Y esto no interesa, porque los tiranos de los países pobres, pero ricos en recursos, y las multinacionales precisan de sus relaciones simbióticas.

En el mes de mayo ha habido toda una serie de entradas masivas e ilegales de gente proveniente del sur, sobre todo en Ceuta. Sobre los motivos de esta oleada migratoria los propios componentes del Gobierno han ofrecido versiones dispares y contradictorias. Hay que reconocer que el gobierno valenciano, y obligado es reseñarlo, ha dado un paso adelante digno de elogio, al mostrarse dispuesto a acoger menores migrantes desamparados. Entonces han hecho sentir su advertencia hombres mezquinos, tortuosos y de cuidadosa letra, presentando a los refugiados como a una invasión de personas infieles dispuestas a acabar con nuestra civilización y, por supuesto, con nosotros también.

Y esto lo dicen en un país construido con el sedimento de numerosísimas civilizaciones y de tradición secular de emigración…

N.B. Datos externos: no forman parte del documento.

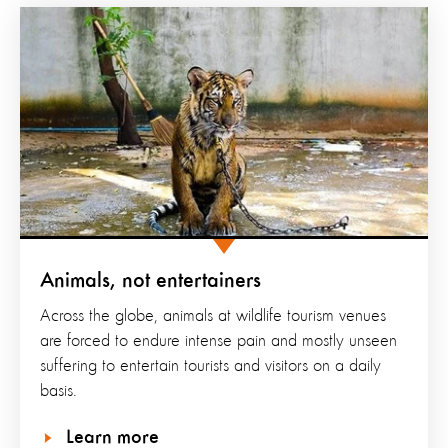
Animals, not entertainers
Across the globe, animals at wildlife tourism venues
are forced to endure intense pain and mostly unseen
suffering to entertain tourists and visitors on a daily
basis.
Learn more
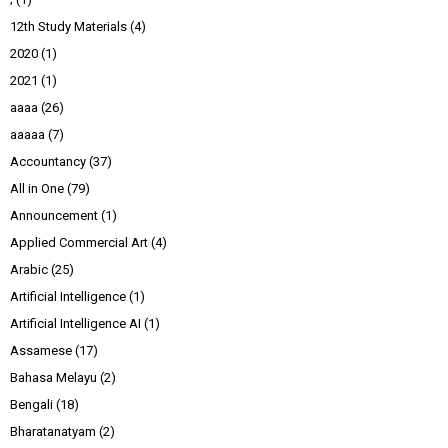
12th Study Materials
(4)
2020
(1)
2021
(1)
aaaa
(26)
aaaaa
(7)
Accountancy
(37)
All in One
(79)
Announcement
(1)
Applied Commercial Art
(4)
Arabic
(25)
Artificial Intelligence
(1)
Artificial Intelligence AI
(1)
Assamese
(17)
Bahasa Melayu
(2)
Bengali
(18)
Bharatanatyam
(2)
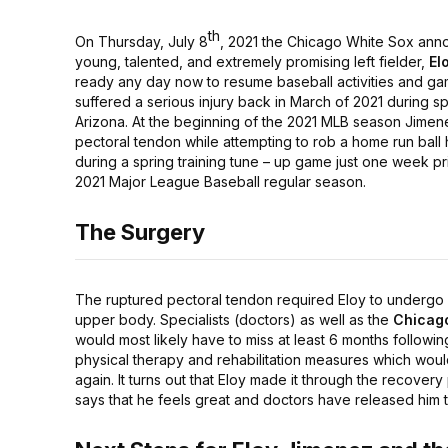
th
On Thursday, July 8
, 2021 the Chicago White Sox anno
young, talented, and extremely promising left fielder,
El
ready any day now to resume baseball activities and ga
suffered a serious injury back in March of 2021 during sp
Arizona. At the beginning of the 2021 MLB season Jimene
pectoral tendon while attempting to rob a home run ball hi
during a spring training tune – up game just one week prio
2021 Major League Baseball regular season.
The Surgery
The ruptured pectoral tendon required Eloy to undergo a
upper body. Specialists (doctors) as well as the
Chicag
would most likely have to miss at least 6 months followin
physical therapy and rehabilitation measures which woul
again. It turns out that Eloy made it through the recover
says that he feels great and doctors have released him t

Ahora bien, convendría cambiar el discurso, cambiarlo en beneficio propio. En el film The Visitor, de Tom McCarthy, Walter, un profesor de literatura, de vida insípida, se encuentra con una familia sin papeles. El internamiento del joven en un CIE lo hará sabedor de la telaraña burocrática en que acaban los detenidos hasta su deportación; entonces se enfrentará a problemas de identidad social, inmigración y comunicación intercultural, a la vez que su vida tomará un sentido que había perdido ya hacía años.

El film, una parábola, muestra la aportación de la inmigración a los individuos y también a la sociedad.

Consideramos que España presenta una de las tasas de natalidad más bajas del mundo. El número medio de hijos por mujer está en 1,18, el crecimiento vegetativo español es negativo desde 2012 y, en 2020, presentó un saldo negativo de 153.167 personas.

Con este panorama, la inmigración no es más que una oportunidad para repoblar regiones desérticas –algunas de las cuales tienen la densidad más baja de Europa, incluida Laponia– y para asegurar las pensiones.

Esto en cuanto a los aspectos económicos; humanamente hablando no puede considerarse más que una bendición la posibilidad de dar una oportunidad a nuestro prójimo sin papeles; no solo por su interés sino, también por el nuestro.

Los manifestantes de Zapadores lo tienen claro desde ya hace muchos años: y no se equivocan.